Forming and Forging Friendships with Frisbee

Forging genuine connections with other people begins with building a foundation on the common ground we share. We usually start with safe topics, such as their reaction to the weather, where they might work, or what they thought of that new movie that just came out. In this, we’re searching for a common experience, familiarity in the midst of unfamiliarity. At its most basic level, this is how we form community.

At the University of Alberta this past summer, a group of students from the Navigator group found common ground through ultimate frisbee. They’ve formed a tight group over the last two years, allowing them the opportunity to live out an example of their faith in a competitive environment.

frisbee team
Whether they’re Navigators or not, each player is an integral part of the team’s community.

Peter Wing, one of the team’s co-captains, says when they started the team, most of the players were relatively new to the sport and that “it started up as one of those little initiatives, where a couple of our people said we should have a frisbee team, and we jumped on not knowing what it was going to be like. We were pleasantly surprised because everyone loved it and it was a great opportunity to keep people together and see everyone throughout the summer.”

Maintaining these connections is critical in creating a stable community. For some members on the team, “their communities during the summer, shift, shrink, shatter, transform, become diminished and they become stranded until the school year starts up again.” For others out in the city, the ultimate team is their only connection to the Navigator community. For both of these groups, the shared experience of being on the frisbee team helps them develop stronger relationships with each other that can transfer into connecting with the larger Navigator community.

frisbee converge
This ultimate team has been the point of convergence for this group of players over the summer.

Megan Langager, a U of A Navigator alumnus who plays on the team, says their post-game and practice ritual has been to go as a team for ice cream or slurpees. This more relaxed environment provides an avenue to deepen their relationships with each other. “We’re definitely more comfortable around each other than we would have been without that common, shared time that we’ve had together,” she says, adding that as someone who is working and no longer a student, the team helps her to connect with the students she otherwise wouldn’t see as often.

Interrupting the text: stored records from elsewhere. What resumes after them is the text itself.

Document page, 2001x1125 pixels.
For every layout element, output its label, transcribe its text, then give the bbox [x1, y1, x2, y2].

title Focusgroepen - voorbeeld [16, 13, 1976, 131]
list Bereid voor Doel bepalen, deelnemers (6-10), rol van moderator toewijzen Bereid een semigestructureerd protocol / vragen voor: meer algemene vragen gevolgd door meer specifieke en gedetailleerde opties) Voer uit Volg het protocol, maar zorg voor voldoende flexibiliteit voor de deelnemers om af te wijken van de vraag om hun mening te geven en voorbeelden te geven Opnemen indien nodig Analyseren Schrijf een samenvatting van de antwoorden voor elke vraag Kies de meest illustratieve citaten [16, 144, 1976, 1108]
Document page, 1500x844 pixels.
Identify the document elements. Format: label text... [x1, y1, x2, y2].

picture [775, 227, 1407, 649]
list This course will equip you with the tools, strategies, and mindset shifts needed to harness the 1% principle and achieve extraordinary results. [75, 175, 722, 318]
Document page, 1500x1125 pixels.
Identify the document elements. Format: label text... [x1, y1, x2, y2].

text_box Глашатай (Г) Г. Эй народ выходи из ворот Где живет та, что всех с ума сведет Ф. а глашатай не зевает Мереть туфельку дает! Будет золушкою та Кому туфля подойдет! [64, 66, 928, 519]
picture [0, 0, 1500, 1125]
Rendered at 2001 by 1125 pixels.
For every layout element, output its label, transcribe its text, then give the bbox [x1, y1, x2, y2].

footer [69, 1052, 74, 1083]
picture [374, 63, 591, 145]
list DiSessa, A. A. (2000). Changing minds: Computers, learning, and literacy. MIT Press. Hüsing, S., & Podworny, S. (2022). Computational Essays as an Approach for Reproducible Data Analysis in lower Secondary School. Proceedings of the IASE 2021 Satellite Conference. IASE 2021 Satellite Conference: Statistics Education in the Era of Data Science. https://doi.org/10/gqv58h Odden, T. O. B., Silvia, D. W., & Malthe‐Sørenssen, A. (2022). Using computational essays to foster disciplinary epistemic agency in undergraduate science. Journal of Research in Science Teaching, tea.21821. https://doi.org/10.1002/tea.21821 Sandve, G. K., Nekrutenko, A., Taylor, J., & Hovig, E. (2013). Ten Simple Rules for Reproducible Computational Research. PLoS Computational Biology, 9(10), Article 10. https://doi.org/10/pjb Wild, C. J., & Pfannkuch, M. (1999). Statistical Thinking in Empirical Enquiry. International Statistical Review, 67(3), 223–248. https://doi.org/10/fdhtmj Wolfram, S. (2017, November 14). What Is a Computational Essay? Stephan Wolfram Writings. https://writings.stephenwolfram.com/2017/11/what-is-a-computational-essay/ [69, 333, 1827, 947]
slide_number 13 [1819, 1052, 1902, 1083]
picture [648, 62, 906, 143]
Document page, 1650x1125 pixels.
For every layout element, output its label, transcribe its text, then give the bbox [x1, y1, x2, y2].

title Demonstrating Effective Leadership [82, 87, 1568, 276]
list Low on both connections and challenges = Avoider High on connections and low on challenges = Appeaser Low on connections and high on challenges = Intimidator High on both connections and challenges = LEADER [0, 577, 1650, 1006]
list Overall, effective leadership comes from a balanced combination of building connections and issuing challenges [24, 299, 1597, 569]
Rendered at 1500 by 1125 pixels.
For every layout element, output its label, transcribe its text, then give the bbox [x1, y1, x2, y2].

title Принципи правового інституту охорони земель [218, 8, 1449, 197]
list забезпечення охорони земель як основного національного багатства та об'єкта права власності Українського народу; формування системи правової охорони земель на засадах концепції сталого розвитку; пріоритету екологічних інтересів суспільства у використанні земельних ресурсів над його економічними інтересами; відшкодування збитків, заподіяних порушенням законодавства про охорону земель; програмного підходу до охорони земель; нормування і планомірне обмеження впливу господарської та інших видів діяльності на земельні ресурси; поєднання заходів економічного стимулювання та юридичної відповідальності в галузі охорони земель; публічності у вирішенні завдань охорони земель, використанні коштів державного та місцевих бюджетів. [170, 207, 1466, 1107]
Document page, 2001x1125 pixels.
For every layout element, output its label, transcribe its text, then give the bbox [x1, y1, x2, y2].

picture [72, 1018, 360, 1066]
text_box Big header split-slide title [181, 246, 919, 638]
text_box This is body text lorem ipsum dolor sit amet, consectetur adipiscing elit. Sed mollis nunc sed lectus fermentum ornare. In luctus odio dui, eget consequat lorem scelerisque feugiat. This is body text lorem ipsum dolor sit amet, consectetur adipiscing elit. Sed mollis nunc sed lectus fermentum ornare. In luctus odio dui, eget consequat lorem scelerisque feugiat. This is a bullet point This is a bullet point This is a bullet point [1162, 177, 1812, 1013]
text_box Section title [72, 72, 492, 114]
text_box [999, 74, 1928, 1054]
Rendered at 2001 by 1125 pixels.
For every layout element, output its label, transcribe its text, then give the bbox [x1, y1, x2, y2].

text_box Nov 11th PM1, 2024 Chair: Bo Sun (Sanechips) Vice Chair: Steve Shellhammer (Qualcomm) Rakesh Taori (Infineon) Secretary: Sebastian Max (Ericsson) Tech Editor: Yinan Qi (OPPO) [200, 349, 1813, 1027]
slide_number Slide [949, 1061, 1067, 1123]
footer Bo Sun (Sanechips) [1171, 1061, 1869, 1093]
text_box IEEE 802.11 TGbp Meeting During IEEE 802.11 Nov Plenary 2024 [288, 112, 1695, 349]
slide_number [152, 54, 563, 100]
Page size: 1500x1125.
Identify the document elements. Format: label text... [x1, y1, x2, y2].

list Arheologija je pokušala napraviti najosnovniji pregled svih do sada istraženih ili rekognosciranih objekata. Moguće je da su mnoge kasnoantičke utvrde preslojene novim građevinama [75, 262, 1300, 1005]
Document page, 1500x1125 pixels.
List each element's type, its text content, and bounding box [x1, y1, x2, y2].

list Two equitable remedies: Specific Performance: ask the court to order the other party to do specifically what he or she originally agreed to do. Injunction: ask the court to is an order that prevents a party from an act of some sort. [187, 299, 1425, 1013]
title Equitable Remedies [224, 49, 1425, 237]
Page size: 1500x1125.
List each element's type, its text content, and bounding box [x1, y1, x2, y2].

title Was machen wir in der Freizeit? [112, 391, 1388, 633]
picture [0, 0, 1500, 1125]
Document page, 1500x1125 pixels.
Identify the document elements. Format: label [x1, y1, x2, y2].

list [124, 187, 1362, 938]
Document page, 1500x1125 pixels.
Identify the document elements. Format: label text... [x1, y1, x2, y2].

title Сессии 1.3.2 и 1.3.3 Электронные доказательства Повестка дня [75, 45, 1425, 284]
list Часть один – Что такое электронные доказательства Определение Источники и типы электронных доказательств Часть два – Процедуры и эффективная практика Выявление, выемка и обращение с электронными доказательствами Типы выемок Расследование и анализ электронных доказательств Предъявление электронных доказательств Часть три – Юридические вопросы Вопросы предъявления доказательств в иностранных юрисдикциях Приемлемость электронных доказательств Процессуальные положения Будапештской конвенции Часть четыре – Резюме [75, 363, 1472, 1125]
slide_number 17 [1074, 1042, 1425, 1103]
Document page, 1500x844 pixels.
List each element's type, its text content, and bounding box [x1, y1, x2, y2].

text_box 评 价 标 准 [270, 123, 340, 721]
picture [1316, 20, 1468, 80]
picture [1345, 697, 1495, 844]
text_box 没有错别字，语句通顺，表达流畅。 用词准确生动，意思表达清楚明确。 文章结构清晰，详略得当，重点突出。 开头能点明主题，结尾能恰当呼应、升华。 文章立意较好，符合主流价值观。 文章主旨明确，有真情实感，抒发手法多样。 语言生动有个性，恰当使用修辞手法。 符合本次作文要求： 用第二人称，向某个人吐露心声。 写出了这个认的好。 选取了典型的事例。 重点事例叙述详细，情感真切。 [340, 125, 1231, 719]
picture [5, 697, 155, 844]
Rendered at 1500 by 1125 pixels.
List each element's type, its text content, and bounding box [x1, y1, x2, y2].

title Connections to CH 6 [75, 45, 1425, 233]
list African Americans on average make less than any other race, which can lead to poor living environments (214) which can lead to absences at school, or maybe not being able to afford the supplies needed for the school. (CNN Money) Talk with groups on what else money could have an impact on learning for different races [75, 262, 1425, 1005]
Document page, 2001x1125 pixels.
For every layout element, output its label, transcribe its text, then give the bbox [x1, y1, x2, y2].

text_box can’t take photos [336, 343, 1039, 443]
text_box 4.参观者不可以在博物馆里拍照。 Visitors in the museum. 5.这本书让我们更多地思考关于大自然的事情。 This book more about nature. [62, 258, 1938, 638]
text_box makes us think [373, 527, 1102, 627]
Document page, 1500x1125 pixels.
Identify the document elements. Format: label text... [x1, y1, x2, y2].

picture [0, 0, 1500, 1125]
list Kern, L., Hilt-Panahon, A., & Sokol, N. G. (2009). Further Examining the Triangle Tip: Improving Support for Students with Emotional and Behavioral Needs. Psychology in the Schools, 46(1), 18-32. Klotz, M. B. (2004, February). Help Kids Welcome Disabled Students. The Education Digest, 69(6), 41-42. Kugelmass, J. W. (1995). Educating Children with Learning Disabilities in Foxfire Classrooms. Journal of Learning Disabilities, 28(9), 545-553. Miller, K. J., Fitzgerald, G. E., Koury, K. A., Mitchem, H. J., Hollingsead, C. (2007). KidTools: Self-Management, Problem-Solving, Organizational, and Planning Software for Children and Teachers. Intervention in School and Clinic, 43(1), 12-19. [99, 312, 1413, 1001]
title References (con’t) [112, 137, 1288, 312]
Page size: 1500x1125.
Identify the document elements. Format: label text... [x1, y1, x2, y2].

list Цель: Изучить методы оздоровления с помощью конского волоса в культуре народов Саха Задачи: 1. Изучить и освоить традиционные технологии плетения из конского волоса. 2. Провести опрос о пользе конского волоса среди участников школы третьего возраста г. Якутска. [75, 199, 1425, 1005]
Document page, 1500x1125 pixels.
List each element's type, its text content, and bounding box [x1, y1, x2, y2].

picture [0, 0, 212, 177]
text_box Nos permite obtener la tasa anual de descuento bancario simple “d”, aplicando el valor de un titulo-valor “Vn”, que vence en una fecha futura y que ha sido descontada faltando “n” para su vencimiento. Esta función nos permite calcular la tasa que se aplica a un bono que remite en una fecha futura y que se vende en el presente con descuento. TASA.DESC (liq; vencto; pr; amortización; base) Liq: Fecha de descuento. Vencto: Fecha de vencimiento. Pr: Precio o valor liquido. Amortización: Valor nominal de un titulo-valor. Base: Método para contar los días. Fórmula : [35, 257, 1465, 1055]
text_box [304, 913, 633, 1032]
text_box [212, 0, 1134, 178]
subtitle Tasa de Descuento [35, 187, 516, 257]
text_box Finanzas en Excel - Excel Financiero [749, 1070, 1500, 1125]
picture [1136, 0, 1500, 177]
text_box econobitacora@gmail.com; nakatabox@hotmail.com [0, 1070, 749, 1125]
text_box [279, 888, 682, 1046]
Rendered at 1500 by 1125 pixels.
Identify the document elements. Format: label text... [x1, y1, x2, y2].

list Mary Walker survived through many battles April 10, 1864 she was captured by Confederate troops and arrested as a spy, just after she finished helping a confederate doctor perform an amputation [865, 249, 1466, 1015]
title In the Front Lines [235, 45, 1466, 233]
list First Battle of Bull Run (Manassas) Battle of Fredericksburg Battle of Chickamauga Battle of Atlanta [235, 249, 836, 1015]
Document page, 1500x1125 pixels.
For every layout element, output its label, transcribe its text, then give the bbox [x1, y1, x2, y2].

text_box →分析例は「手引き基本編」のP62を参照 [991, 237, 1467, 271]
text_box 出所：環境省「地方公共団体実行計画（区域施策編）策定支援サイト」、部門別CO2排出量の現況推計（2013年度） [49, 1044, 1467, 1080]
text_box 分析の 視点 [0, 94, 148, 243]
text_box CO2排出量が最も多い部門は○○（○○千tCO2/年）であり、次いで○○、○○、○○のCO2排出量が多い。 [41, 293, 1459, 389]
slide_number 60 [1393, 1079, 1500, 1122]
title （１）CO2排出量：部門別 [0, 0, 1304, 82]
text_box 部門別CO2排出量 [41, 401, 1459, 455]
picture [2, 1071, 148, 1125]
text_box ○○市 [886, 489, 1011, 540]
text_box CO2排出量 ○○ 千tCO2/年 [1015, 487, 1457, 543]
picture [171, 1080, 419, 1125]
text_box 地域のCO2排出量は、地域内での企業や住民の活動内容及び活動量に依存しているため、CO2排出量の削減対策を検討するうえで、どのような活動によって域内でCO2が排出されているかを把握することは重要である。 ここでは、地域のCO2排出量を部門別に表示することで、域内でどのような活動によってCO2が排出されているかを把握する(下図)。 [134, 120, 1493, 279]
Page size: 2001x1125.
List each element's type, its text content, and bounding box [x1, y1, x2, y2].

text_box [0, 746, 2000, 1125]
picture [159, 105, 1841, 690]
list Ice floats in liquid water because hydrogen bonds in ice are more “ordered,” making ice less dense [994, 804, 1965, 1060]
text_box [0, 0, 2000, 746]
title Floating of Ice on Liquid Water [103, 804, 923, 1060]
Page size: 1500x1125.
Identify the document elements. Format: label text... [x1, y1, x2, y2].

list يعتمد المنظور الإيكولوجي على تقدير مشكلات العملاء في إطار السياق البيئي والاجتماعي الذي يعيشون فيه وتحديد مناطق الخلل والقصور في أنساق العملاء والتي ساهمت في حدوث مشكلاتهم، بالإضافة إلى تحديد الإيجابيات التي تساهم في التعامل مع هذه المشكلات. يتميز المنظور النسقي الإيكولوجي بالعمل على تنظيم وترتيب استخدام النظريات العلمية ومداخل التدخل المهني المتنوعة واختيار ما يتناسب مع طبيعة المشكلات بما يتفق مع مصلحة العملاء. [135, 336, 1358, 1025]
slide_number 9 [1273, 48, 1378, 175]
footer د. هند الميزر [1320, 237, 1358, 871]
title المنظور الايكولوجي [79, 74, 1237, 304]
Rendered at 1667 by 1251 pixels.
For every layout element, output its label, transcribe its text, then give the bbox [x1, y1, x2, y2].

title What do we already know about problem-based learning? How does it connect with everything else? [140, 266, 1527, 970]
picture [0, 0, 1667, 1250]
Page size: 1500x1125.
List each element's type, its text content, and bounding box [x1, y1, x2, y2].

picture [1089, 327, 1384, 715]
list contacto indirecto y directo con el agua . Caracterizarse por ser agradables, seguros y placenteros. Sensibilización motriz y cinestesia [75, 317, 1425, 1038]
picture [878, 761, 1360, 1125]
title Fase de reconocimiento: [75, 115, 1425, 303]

If they decide to connect with the larger Navigator community, those on the team also have the opportunity to explore issues of faith with a wide range of people, all at various points in figuring out what faith means to them. Peter says “some of the people in our regular, year-round Navigator community are still working out what they believe or journeying in that area. Some people might be going through whether or not this is real to them and some might be going through whether or not they’re willing to commit their lives to something like following Jesus.” This team, and other outlets like it, provides a shared experience that allows people to build relationships, helping to set them on the path to deeper involvement with the larger community.

frisbee fun
Teammates Chris Wolf (left) and Peter Wing (right) having a bit of fun at the field.

One of the newer members of the team is a young woman from Calgary who came down to U of A to do some summer term work for her degree and didn’t know anyone. Peter’s sister connected with her, and in talking with her on the way to games and practices, found out she has been involved in a Christian ministry working out what her faith means to her. Peter says this is an opportunity because “we have a chance to be with her for this entire summer and show her the love of Christ,” helping her to come to a deeper understanding of what living like Jesus could look like.

The catch with using a sports team as an opportunity to reach out and connect with others is that competitiveness needs to be managed well. Peter says the way they’ve gone about doing it is “showing that we have invested our identity in something other than the sport, or even anything that people are normally invested in. Being able to compete and have competitiveness but not having the mentality that this is what our lives are about.”

Megan says having a majority of Christians on the team adds more responsibility to set an example. “I would hope that those that aren’t [Christians] would see that there’s something present that might not be present in other places. Even as we relate to other teams, that Christ would be present in those interactions. Hopefully they wouldn’t see us as competitive and out there to beat them, but that there’s something different about who we are and what we bring to the field.”